Separately, the New York Times published a piece today which lays out the timeline and process that led to the creation of CIA’s so-called “black site” prisons and also made it clear that President Bush was in the loop the entire time.

On Feb. 7, 2002, Mr. Bush declared that the laws of war did not apply to Qaeda suspects. That decision opened the door for the C.I.A. to interrogate prisoners in previously unthinkable ways.

Still, the agency had not yet captured any high-level terrorists, and its detention program existed only on paper. That changed in March 2002, when Abu Zubaydah, a Qaeda logistics planner, was captured in Pakistan. […]

At his daily intelligence briefing on March 29, Mr. Bush reviewed a plan to open a secret C.I.A. prison in Thailand and send Mr. Zubaydah there. At the same meeting, according to the Senate report, Mr. Rumsfeld revived the idea of military detention by suggesting holding Mr. Zubaydah aboard a ship — a tactic that the Obama administration would endorse many years later. But Mr. Bush favored the C.I.A. plan.

George W. Bush made the call.

I doubt we’ll ever know the exact extent to which President Bush knew the gruesome details, but Dick Cheney has clearly signaled that if he’s going down, Bush is going down with him. It’s also possible the Senate report may have been too sympathetic or generous to the executive branch.

Behind all of this was the Bush Injustice Department which tailored legal opinions to justify the use of torture after the call to use torture had already been made.

It appears to me that if anyone could be prosecuted for this, it would be CIA middlemen who allegedly lied to their superiors or to the White House. But it’s not clear if they actually did lie or withhold information. It’s possible the White House, or at least Dick Cheney, knew every single horrible detail. Cheney implied as much during his interview with Fox News.

This country was run by monstrous liars, looters, racketeers, torturers and murderers for eight years. It’s amazing we survived.

  • Scopedog

    “This country was run by monstrous liars, looters, racketeers, torturers and murderers for eight years. It’s amazing we survived.”

    Yep. And they were able to get into office thanks to apathy, a quisling press corps, election shenanigans, five traitors on the Supreme Court, and Ralph Nader.

    Never forget–this all goes back to 2000.

  • Badgerite

    They knew. Just as the people who authored the Torture Memo’s knew that they were bending the language so as to allow for actual torture of people. ‘Techniques that were forbidden by our laws and international law.

  • j hentai

    knowing cheney, he probably used the “techniques” himself!

  • bphoon

    >blockquote>This country was run by monstrous liars, looters, racketeers, torturers and murderers for eight years

    No shit.

  • Olivia

    “This country was run by monstrous liars, looters, racketeers, torturers and murderers for eight years. It’s amazing we survived.”

    Sorry, but it is yet to be seen if we will survive.

  • muselet

    Much as it pains me, almost as much as it pains him, Anthony Romero (Executive Director of the ACLU) has it right: if there aren’t going to be prosecutions for torture, Barack Obama should issue pardons to all the high officials involved—specifically including George W Bush, Dick Cheney and all the bloodthirsty legal gnomes who justified torture—to make it clear to everyone that crimes were committed.

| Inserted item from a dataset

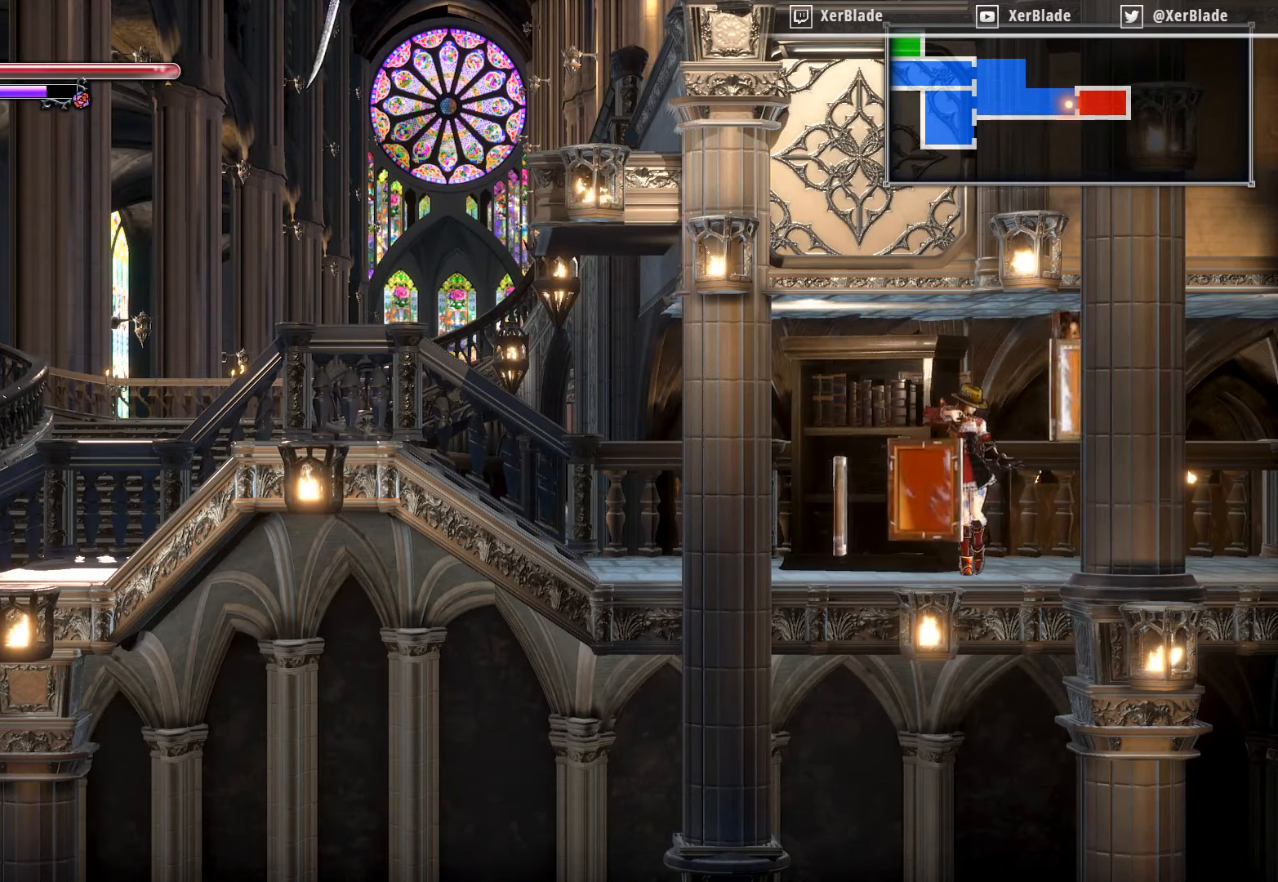
{"buttons": ["DPAD_RIGHT"], "right_stick": "center", "events": [[383, "DPAD_RIGHT", "down"]]}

    I’d rather see the lot of them indicted and tried here—I’d accept as a second choice seeing them in the dock at The Hague—but the pardon idea might be the best we can hope for.

    –alopecia

    • JMAshby

      The only way to prevent it from happening is again is through legislation, otherwise a future administration can simply write a legal memo saying it’s okay.

    • gescove

      Which is just unbelievably fucking sad.

    • Yeah, I read that piece, too. I agree with you that it’s probably the best we’re going to get.

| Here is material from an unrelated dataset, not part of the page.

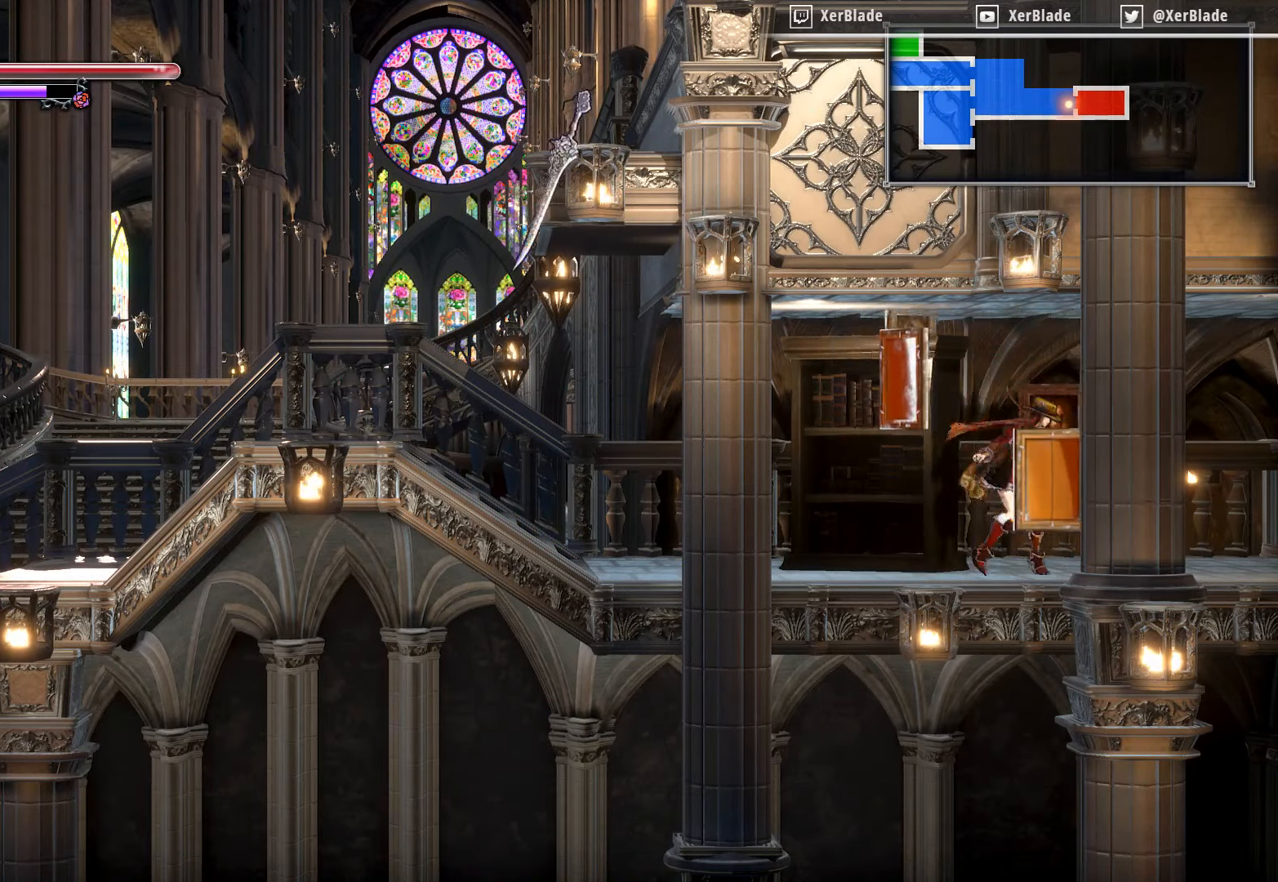
{"buttons": ["DPAD_LEFT"], "right_stick": "center", "events": [[116, "DPAD_RIGHT", "up"], [266, "DPAD_LEFT", "down"]]}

      I do understand, at least I like to think I do, why he chose not to prosecute their despicable asses………….I mean, the country was in an economic freefall, and that had to be the priority. Going after the Head Torturers at that time would surely have made matters much, much worse. But a formal pardon now would at least acknowledge the criminality of the behavior and serve as a warning to future administrations.